_Written task_. Exact copies of the lines from the one holding "کشف یک قمر ناشناخته با ساختاری عجیب در سیارک" through the last line of the entries below are to be printed, with pictures omitted.

[Page-level text extractions]
◆ ◆ ◆

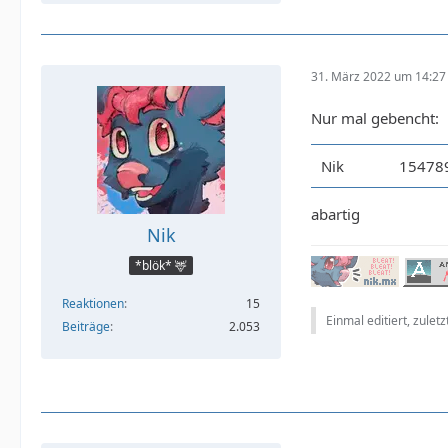
31. März 2022 um 14:27
Nur mal gebencht:
Nik
15478
abartig
Nik
*blök* 🦌
Reaktionen
15
Einmal editiert, zulet
Beiträge
2.053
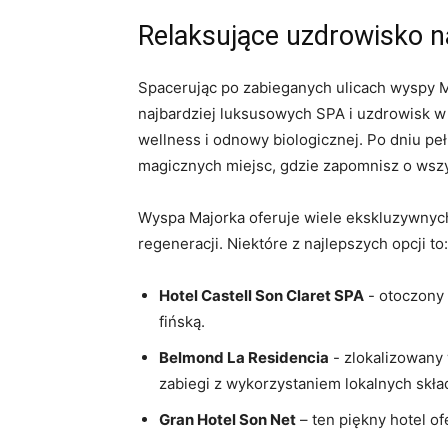
Relaksujące uzdrowisko n
Spacerując po ⁤zabieganych ulicach wyspy Maj
najbardziej luksusowych SPA i uzdrowisk w H
‍wellness​ i odnowy biologicznej. Po dniu⁤ p
magicznych miejsc, gdzie zapomnisz o wszys
Wyspa Majorka oferuje wiele ekskluzywnych S
regeneracji.⁤ Niektóre z najlepszych opcji to:
Hotel Castell Son Claret SPA
-‍ otoczony
fińską.
Belmond La Residencia
⁣- zlokalizowan
zabiegi ⁤z ⁤wykorzystaniem⁣ lokalnych skł
Gran Hotel Son Net
– ten piękny hotel of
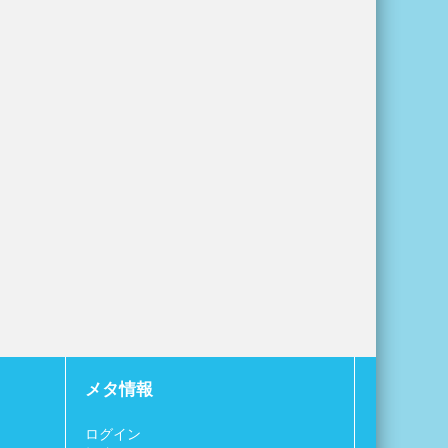
メタ情報
ログイン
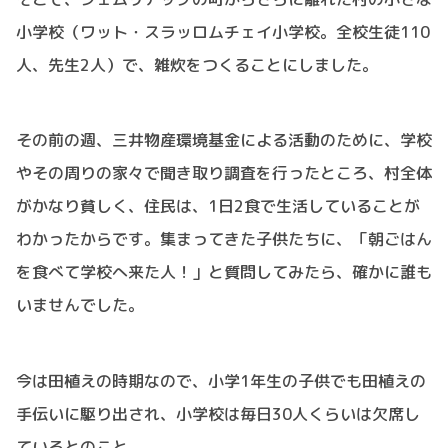
小学校（ワット・スラッロムチェイ小学校。全校生徒110
人、先生2人）で、雑炊をつくることにしました。
その前の週、三井物産環境基金による活動のために、学校
やその周りの家々で聞き取り調査を行ったところ、村全体
がかなり貧しく、住民は、1日2食で生活していることが
わかったからです。集まってきた子供たちに、「朝ごはん
を食べて学校へ来た人！」と質問してみたら、確かに誰も
いませんでした。
今は田植えの時期なので、小学1年生の子供でも田植えの
手伝いに駆り出され、小学校は毎日30人くらいは欠席し
ているとのこと。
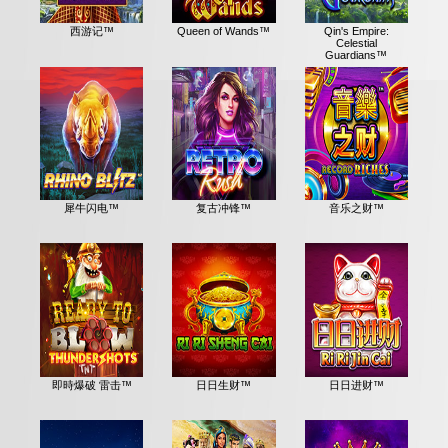
西游记™
Queen of Wands™
Qin's Empire:
Celestial
Guardians™
犀牛闪电™
复古冲锋™
音乐之财™
即時爆破 雷击™
日日生财™
日日进财™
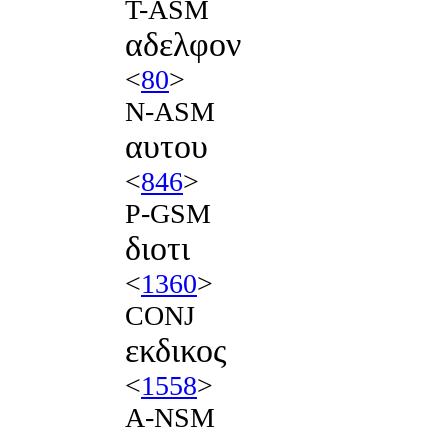
T-ASM
αδελφον
<
80
>
N-ASM
αυτου
<
846
>
P-GSM
διοτι
<
1360
>
CONJ
εκδικος
<
1558
>
A-NSM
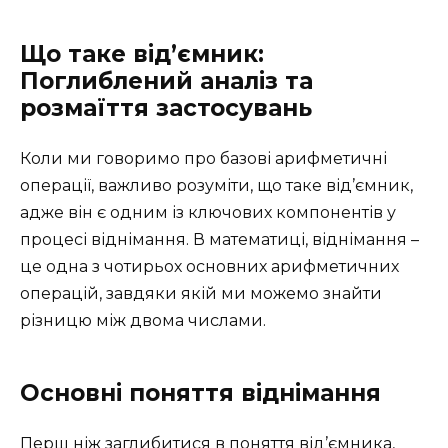
Що таке від’ємник:
Поглиблений аналіз та
розмаїття застосувань
Коли ми говоримо про базові арифметичні
операції, важливо розуміти, що таке від’ємник,
адже він є одним із ключових компонентів у
процесі віднімання. В математиці, віднімання –
це одна з чотирьох основних арифметичних
операцій, завдяки якій ми можемо знайти
різницю між двома числами.
Основні поняття віднімання
Перш ніж заглибитися в поняття від’ємника,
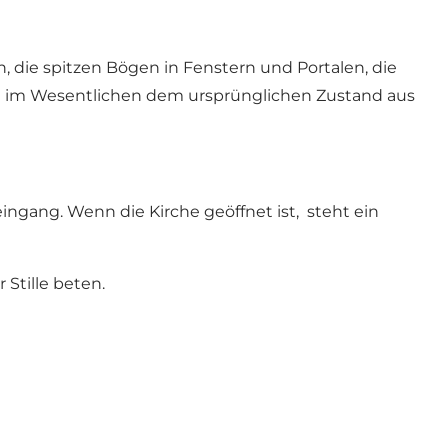
, die spitzen Bögen in Fenstern und Portalen, die
cht im Wesentlichen dem ursprünglichen Zustand aus
ingang. Wenn die Kirche geöffnet ist, steht ein
Stille beten.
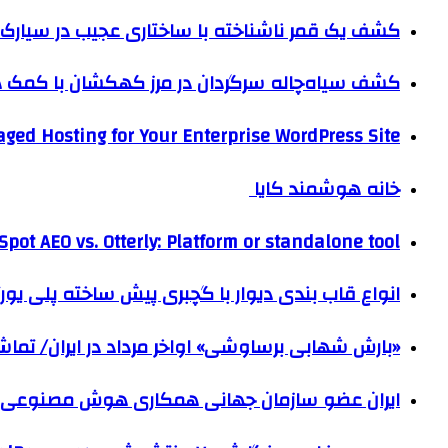
کشف یک قمر ناشناخته با ساختاری عجیب در سیارک 
کشف سیاه‌چاله سرگردان در مرز کهکشان با کم
ged Hosting for Your Enterprise WordPress Site
خانه هوشمند کایا
pot AEO vs. Otterly: Platform or standalone tool?
انواع قاب بندی دیوار با گچبری پیش ساخته پلی یو
«بارش شهابی برساوشی» اواخر مرداد در ایران/ تماشای ۶۰ شهاب در هر 
ایران عضو سازمان جهانی همکاری هوش مصنوعی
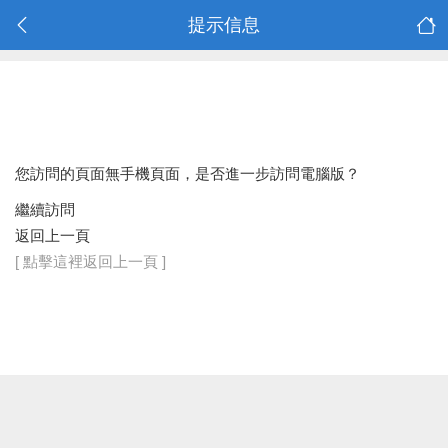
提示信息
您訪問的頁面無手機頁面，是否進一步訪問電腦版？
繼續訪問
返回上一頁
[ 點擊這裡返回上一頁 ]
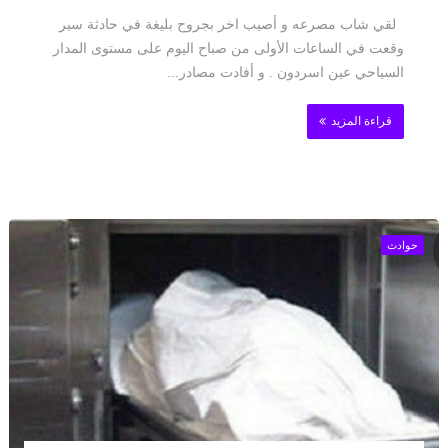
لقي شاب مصرعه و أصيب اخر بجروح بليغة في حادثة سير
وقعت في الساعات الأولى من صباح اليوم على مستوى المدار
السياحي عين اسردون . و أفادت مصادر...
قراءة المزيد
حوادث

◆ ◆ ◆

_Response to the exercise_.
کشف یک قمر ناشناخته با ساختاری عجیب در سیارک 
کشف سیاه‌چاله سرگردان در مرز کهکشان با کم
ged Hosting for Your Enterprise WordPress Site
خانه هوشمند کایا
pot AEO vs. Otterly: Platform or standalone tool?
انواع قاب بندی دیوار با گچبری پیش ساخته پلی یو
«بارش شهابی برساوشی» اواخر مرداد در ایران/ تماشای ۶۰ شهاب در هر 
ایران عضو سازمان جهانی همکاری هوش مصنوعی
提示信息
您訪問的頁面無手機頁面，是否進一步訪問電腦版？
繼續訪問
返回上一頁
[ 點擊這裡返回上一頁 ]
لقي شاب مصرعه و أصيب اخر بجروح بليغة في حادثة سير
وقعت في الساعات الأولى من صباح اليوم على مستوى المدار
السياحي عين اسردون . و أفادت مصادر...
قراءة المزيد
حوادث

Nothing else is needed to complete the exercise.